I had not expected Wally to set the two airline tickets down beside my plate at the dinner table; I grabbed them and held them close to my heart. In just three weeks David, 13, and I would fly off to Germany. It was a frantic time.
I broke the news to my boss at the real estate office. She told me to go ahead, but I would get only a small part of any commissions on sales made to my clients while I was gone. I might lose several thousand dollars. But my job would wait until David and I returned.
For three weeks David and I would travel around Europe, visit my older son, Karl, stationed with the U.S. Army in Frankfurt, and tour Germany, Austria, and France. At last I was going to Paris! Romantic Paris with a thirteen-year-old kid. Not the way I’d dreamed about it. Married to Wally for more than 20 years, I learned to compromise and enjoy whatever I did.

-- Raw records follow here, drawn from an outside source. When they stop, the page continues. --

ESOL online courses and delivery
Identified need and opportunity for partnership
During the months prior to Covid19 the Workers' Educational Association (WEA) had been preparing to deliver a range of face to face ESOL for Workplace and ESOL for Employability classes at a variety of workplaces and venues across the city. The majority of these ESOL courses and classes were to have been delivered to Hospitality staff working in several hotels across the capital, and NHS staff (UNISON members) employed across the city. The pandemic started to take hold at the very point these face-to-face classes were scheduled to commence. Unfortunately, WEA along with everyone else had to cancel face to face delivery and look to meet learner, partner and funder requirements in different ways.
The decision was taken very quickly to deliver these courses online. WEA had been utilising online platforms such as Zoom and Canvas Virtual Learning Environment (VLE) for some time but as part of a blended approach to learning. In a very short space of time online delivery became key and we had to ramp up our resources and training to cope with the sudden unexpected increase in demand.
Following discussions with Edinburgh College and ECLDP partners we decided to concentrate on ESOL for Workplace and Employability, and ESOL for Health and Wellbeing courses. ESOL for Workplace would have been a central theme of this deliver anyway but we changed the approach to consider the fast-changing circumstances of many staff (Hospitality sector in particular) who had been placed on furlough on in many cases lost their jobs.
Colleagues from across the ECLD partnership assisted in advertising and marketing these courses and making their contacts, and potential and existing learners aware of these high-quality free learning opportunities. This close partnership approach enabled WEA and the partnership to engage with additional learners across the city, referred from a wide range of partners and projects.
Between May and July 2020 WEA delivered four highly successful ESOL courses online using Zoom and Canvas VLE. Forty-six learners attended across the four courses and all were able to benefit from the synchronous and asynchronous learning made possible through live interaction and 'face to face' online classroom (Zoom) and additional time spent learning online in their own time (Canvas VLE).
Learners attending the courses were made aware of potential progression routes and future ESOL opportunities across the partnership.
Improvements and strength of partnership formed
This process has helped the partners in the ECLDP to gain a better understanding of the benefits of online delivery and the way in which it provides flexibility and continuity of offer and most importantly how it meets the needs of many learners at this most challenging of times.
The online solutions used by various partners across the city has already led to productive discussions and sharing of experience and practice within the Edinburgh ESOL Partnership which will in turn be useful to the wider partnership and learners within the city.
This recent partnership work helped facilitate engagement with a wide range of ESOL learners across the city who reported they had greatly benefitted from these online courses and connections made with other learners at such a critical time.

I drove to the bank to take David’s birth certificate out of the safety deposit box. At the post office I applied for a passport for David Christian Gaarsoe. (I had mine from our trip to Iceland and Denmark two years before.) I wrote to Karl (in those days we didn’t phone overseas) telling him when we would arrive and asking him to reserve for a place for David and me to stay near where he was stationed.

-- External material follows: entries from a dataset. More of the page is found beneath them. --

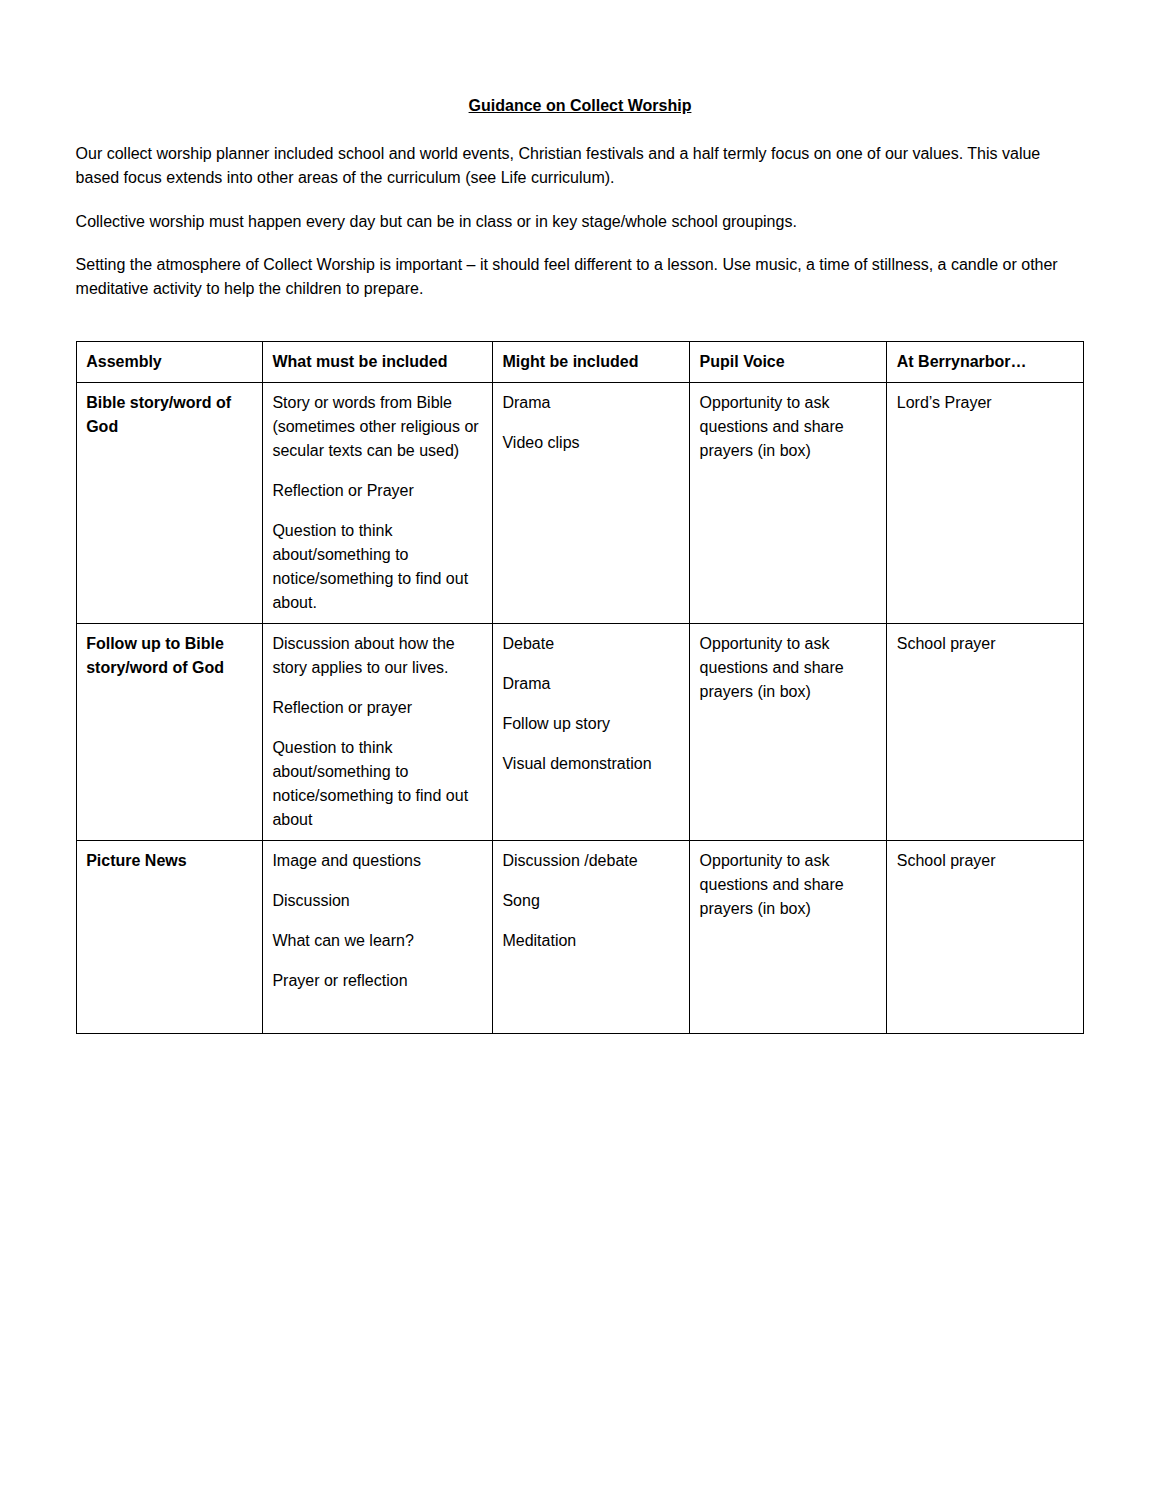Guidance on Collect Worship
Our collect worship planner included school and world events, Christian festivals and a half termly focus on one of our values. This value based focus extends into other areas of the curriculum (see Life curriculum).
Collective worship must happen every day but can be in class or in key stage/whole school groupings.
Setting the atmosphere of Collect Worship is important – it should feel different to a lesson. Use music, a time of stillness, a candle or other meditative activity to help the children to prepare.
| Assembly | What must be included | Might be included | Pupil Voice | At Berrynarbor… |
| --- | --- | --- | --- | --- |
| Bible story/word of God | Story or words from Bible (sometimes other religious or secular texts can be used) Reflection or Prayer Question to think about/something to notice/something to find out about. | Drama Video clips | Opportunity to ask questions and share prayers (in box) | Lord’s Prayer |
| Follow up to Bible story/word of God | Discussion about how the story applies to our lives. Reflection or prayer Question to think about/something to notice/something to find out about | Debate Drama Follow up story Visual demonstration | Opportunity to ask questions and share prayers (in box) | School prayer |
| Picture News | Image and questions Discussion What can we learn? Prayer or reflection | Discussion /debate Song Meditation | Opportunity to ask questions and share prayers (in box) | School prayer |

Working like crazy at home and at work, the only other advance preparation I did was to send for some pamphlets on Germany. I also went to the local AAA office and reserved a rental car to be picked up at the Frankfurt Airport.

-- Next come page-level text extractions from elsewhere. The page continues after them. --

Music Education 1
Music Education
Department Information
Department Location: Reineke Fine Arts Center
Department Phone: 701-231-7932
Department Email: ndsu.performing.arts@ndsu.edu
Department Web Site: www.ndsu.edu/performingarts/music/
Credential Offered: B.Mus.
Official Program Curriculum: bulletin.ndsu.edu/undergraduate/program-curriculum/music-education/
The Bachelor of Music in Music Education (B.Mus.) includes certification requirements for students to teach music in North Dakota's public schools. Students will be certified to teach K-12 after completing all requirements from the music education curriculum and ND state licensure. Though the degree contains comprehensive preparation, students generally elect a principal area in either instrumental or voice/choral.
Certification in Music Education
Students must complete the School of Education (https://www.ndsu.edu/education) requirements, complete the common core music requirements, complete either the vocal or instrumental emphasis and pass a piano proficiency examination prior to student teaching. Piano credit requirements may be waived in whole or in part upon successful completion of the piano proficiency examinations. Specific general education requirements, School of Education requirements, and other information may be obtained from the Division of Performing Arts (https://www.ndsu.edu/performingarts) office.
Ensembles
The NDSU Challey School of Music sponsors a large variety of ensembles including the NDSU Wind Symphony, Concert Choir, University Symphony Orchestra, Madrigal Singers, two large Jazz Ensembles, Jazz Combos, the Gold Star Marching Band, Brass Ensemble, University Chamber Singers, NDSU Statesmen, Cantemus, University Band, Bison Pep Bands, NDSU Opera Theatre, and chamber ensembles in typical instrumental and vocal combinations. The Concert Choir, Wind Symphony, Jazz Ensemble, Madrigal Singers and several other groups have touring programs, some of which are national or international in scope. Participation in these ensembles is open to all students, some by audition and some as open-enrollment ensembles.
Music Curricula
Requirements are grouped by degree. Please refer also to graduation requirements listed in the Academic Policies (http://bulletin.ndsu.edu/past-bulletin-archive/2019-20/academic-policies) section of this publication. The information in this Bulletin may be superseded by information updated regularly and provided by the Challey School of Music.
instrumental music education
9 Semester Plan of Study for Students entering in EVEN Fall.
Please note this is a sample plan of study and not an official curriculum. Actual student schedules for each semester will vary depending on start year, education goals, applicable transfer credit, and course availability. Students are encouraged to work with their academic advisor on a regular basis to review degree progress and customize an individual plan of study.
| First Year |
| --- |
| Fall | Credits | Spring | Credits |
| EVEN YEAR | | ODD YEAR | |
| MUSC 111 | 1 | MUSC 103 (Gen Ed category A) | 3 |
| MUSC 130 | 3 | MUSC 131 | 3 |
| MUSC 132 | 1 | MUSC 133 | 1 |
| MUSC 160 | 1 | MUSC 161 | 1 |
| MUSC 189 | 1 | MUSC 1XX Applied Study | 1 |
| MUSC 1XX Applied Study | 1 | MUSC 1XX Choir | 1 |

A couple of days before we were to leave, David’s passport arrived with his name misspelled, “David Christina Gaarsoe.” He said with injured pride, “I am not Christina.” I said, “We don’t have time to get it changed.”
I was still showing houses to prospective clients. One night I stayed up until midnight doing laundry, taking clothes out of the drier and putting them directly into suitcases. Somehow I pulled it off. Wally took us to the airport, and we flew off over the Atlantic. I was so excited I could not sleep in the cramped seat on the long, overnight flight.
Groggy and fatigued, we got off the plane. It was 2:00 a.m. in Chicago, l0:00 a.m. in Frankfurt, Germany. David and I went to the rental car counter, where I filled out forms. We were shown to a tiny Opal. We stuffed the luggage into the back of the car and climbed in with barely enough room to wedge myself behind the steering wheel.
I had not driven a stick shift in 20 years. I put my right foot on the brake, my left foot on the clutch, and the key in the ignition. I let out the clutch. And killed the engine. I turned the key again, put in the clutch, moved the gear shift down into first gear, slowly let out the clutch, moved my right foot from brake to accelerator – and killed the engine again. Four more times I tried and killed the engine every time. I thought, “I’m going to spend the next three weeks in this parking lot!”
On the seventh try, I got the car going. I eased out of the parking lot and immediately drove onto the autobahn. Mercedes and BMW’s whizzed past going 130 miles per hour. I floor-boarded the Opal. It wouldn’t go over 80. David and I were on our way into downtown Frankfurt, Germany.